"Segugur-gugurnya kami di jalanan,Â
Kami mempunyai prospek sendiri
Persetan semua cacian kalian
Kami memegang kendali"
Lagu ini menjadi semacam manifesto: meski banyak disalahpahami, mereka tetap akan berkarya sesuai idealisme. Dan yang menarik, mereka tengah menyiapkan satu lagu baru yang akan lebih personal: tentang ibu.
Perjalanan manggung Mothers Child tidak selalu mulus. Mereka mengaku sempat tiga kali ditolak tampil di Solo. Namun hal itu tidak menyurutkan semangat mereka. "Kita nggak putus asa. Akhirnya bisa tampil di Jampas Flores dan Pesta Rakyat. Sekarang kita lagi coba daftar lagi ke Solo tapi lewat event yang berbeda," ujar Maulana.

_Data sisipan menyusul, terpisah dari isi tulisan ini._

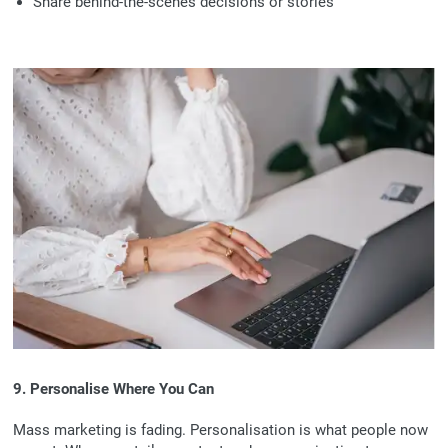
Share behind-the-scenes decisions or stories
9. Personalise Where You Can
Mass marketing is fading. Personalisation is what people now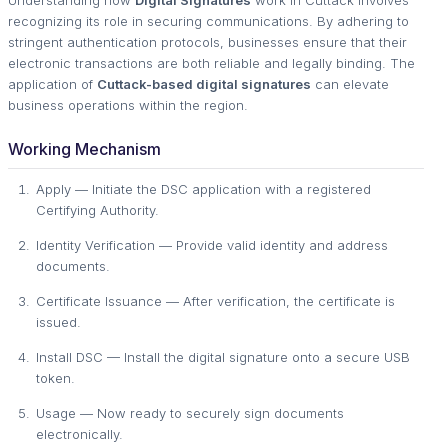
Understanding how
Digital Signatures
work in Cuttack involves
recognizing its role in securing communications. By adhering to
stringent authentication protocols, businesses ensure that their
electronic transactions are both reliable and legally binding. The
application of
Cuttack-based digital signatures
can elevate
business operations within the region.
Working Mechanism
Apply — Initiate the DSC application with a registered
Certifying Authority.
Identity Verification — Provide valid identity and address
documents.
Certificate Issuance — After verification, the certificate is
issued.
Install DSC — Install the digital signature onto a secure USB
token.
Usage — Now ready to securely sign documents
electronically.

Yang membanggakan, kampus tempat mereka belajar sama sekali tidak membatasi ekspresi mereka. "Alhamdulillah, kampus justru mendukung. Kita bebas berekspresi asal tetap bertanggung jawab," katanya. Tentu saja, mereka sadar pentingnya menjaga nama baik almamater. "Itu udah jadi prinsip. Kita harus bikin bangga almamater juga."
Dengan latar belakang Etnomusikologi, banyak yang bertanya apakah mereka tak ingin menggabungkan unsur musik tradisional dalam karya punk mereka. Ternyata, ide itu sudah ada dalam pikiran mereka. "Kepikiran sih. Cuma sekarang kita lagi fokus ke rilisan lagu-lagu dulu. Mungkin setelah itu kita coba eksplor perpaduan punk dan musik etnis," ungkapnya.
Jika terwujud, ini bisa menjadi warna baru dalam skena musik punk Indonesia. Bayangkan irama gamelan atau petikan kecapi bersanding dengan distorsi gitar dan gebukan drum khas punk.